### Brief
Copy every line of the entries that includes the word "information".

### Record excerpts
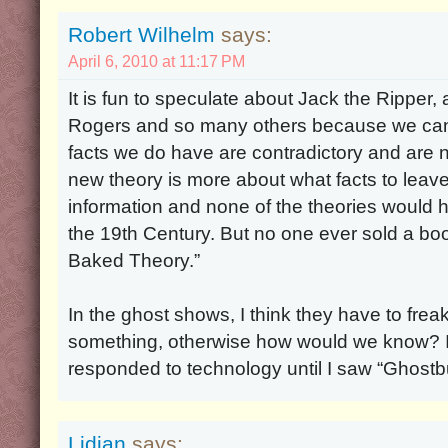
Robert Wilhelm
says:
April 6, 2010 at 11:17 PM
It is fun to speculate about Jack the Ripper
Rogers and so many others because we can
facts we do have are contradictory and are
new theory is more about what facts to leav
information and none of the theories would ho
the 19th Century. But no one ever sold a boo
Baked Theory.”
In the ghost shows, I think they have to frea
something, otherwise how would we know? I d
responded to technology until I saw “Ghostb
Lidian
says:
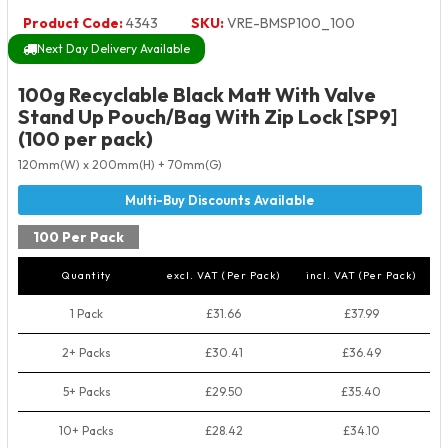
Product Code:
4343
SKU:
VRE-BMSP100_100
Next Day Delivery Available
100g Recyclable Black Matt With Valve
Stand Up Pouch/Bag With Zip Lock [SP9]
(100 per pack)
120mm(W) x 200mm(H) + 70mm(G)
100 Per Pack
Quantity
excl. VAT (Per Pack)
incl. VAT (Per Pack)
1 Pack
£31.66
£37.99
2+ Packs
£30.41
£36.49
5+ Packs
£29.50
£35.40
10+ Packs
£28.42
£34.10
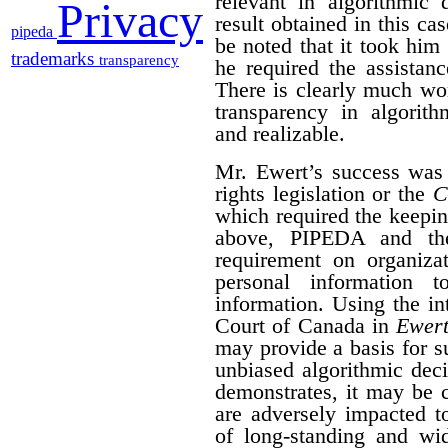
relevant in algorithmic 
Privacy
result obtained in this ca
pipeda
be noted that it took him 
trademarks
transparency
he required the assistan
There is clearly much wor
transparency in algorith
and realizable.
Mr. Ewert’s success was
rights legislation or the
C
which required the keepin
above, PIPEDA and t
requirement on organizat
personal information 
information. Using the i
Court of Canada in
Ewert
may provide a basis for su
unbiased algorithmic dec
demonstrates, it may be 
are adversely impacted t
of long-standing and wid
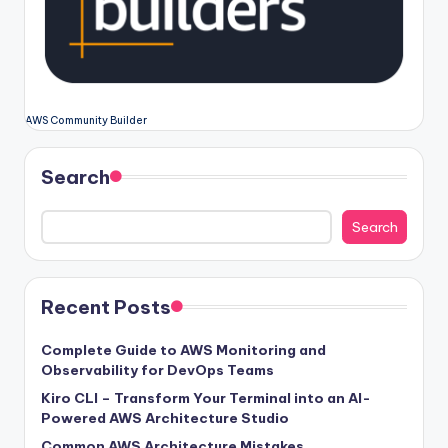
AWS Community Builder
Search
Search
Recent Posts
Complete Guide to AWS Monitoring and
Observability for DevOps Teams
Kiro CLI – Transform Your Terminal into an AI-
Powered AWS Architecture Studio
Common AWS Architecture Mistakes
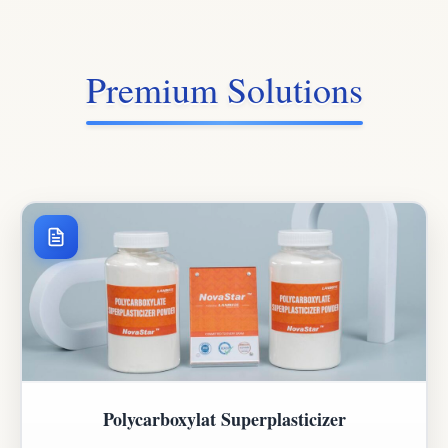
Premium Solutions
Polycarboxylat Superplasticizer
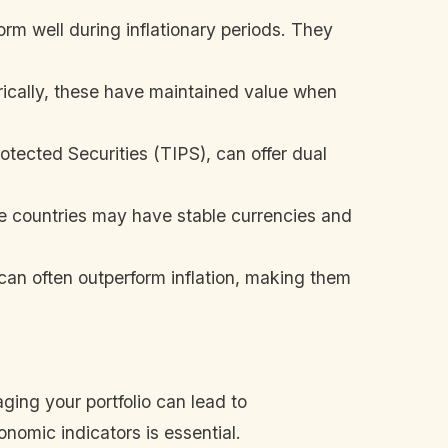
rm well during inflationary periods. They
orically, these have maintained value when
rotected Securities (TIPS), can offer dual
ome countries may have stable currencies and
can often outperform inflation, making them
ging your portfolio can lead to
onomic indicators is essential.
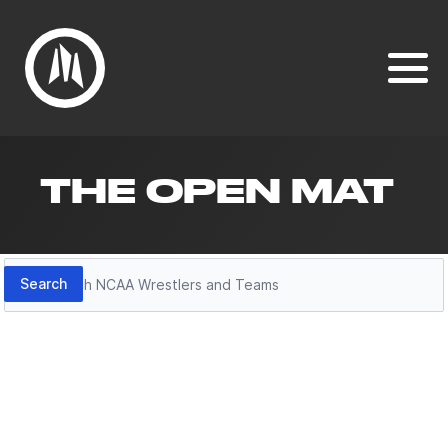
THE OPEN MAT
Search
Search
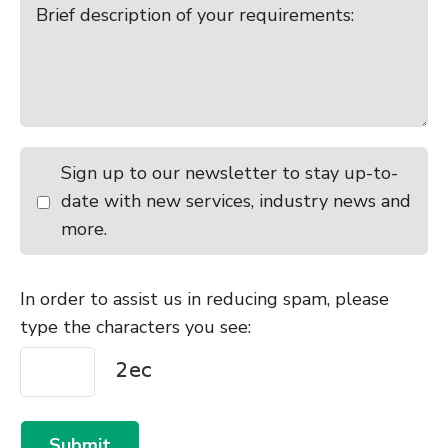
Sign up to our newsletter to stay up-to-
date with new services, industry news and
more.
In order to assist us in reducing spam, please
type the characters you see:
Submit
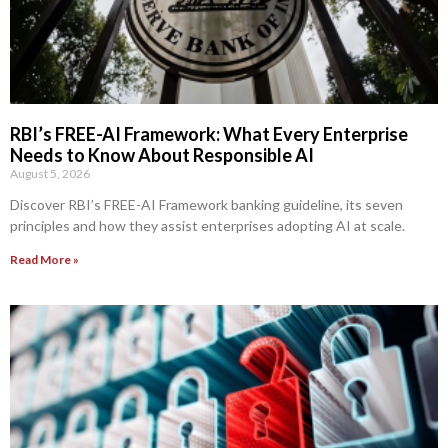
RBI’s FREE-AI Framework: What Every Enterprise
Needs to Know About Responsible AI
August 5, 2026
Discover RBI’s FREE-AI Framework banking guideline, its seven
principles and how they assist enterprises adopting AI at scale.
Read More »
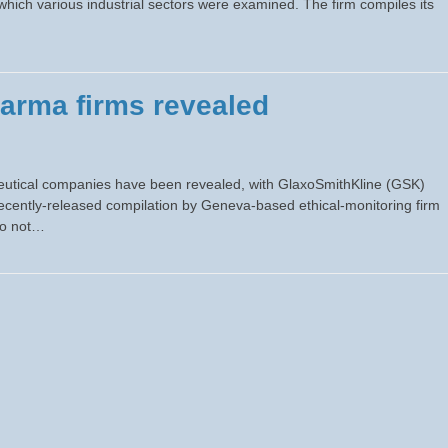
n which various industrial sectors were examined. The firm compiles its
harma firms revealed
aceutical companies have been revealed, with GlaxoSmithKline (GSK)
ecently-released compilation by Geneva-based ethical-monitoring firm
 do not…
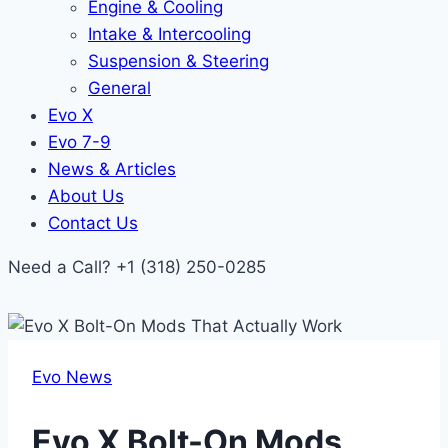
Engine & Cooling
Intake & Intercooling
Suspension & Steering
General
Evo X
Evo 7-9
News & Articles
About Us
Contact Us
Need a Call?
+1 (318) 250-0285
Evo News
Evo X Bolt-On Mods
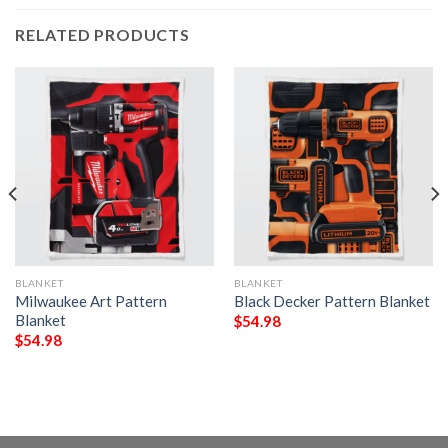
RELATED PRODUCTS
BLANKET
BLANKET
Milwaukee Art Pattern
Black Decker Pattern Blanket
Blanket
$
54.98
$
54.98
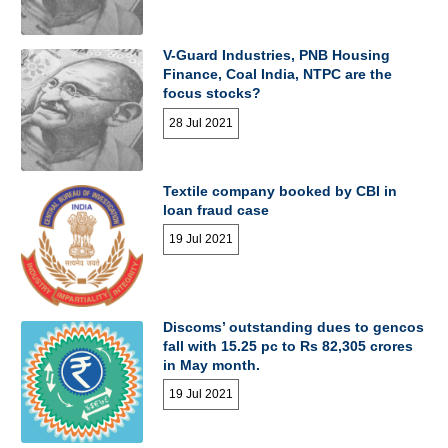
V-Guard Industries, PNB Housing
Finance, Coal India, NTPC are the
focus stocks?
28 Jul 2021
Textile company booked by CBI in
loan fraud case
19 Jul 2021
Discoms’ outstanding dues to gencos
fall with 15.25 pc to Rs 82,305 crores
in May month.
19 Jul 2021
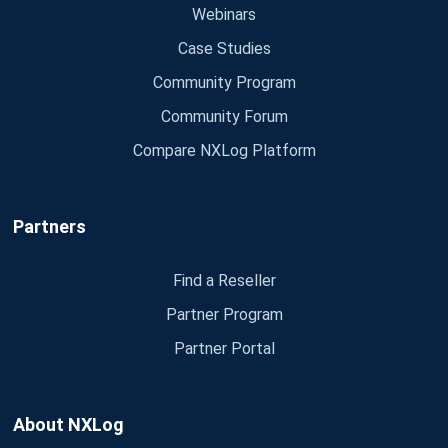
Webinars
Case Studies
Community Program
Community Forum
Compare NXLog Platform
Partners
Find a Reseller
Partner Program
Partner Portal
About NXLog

### Answer section
information and none of the theories would ho
personal information 
information. Using the i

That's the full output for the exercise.